Characters in two of the short stories in The Burning House represent definitive types that appear in Beattie’s novels. Ruth in “Learning to Fall,” the collection’s first story, is a loving, nurturing, single parent and friend. She is “learning to fall”—literally, in a dance class, but figuratively as well—to accept the inevitable. Her husband left her while she was pregnant, and her lover admires her but does not want any of the responsibility of Ruth, whose son, Andrew, was damaged in the process of being born.
The narrator of the story, a friend of Ruth, has a sometime lover, Ray, who visits with Andrew and the narrator, showing great gentleness to the two; they regularly take the excursion to New York so that Ruth can entertain her lover in Westport. In a restaurant with Andrew and the narrator, Ray patiently tries to help Andrew locate his gloves. When all three leave the restaurant to return to the street, the narrator sees herself with Ray and Andrew and imagines the possibility of the inevitable relationship. Perhaps she is falling. She decides that at least she can be like her friend Ruth and “aim for grace.”

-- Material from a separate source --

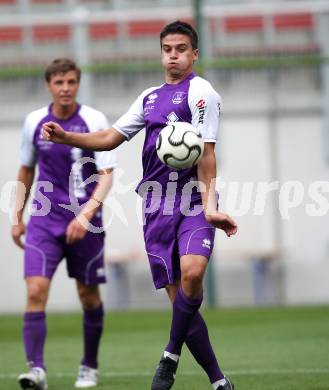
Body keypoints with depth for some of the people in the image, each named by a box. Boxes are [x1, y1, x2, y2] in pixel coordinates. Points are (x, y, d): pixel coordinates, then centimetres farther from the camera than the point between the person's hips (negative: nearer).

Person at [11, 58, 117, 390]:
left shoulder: (94, 122, -7)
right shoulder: (34, 122, 3)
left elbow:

In “The Burning House,” the title story of the collection in which “Learning to Fall” appears, there is a character who may be called a second definitive type. Frank behaves in a way that suggests to the narrator, his wife, that her frustrating marriage is deteriorating. Frank has made the important decisions: He has even “chosen the house,” and the house is burning. In the final scene, with the couple in bed, Frank delivers to his wife what some critics have recognized as the ultimate insult—his conception of the difference between the sexes:Men think they’re Spiderman and Buck Rogers and Superman. You know what we all feel inside that you don’t feel? That we’re going to the stars. . . . I’m looking down on all this from space. . . . I’m already gone.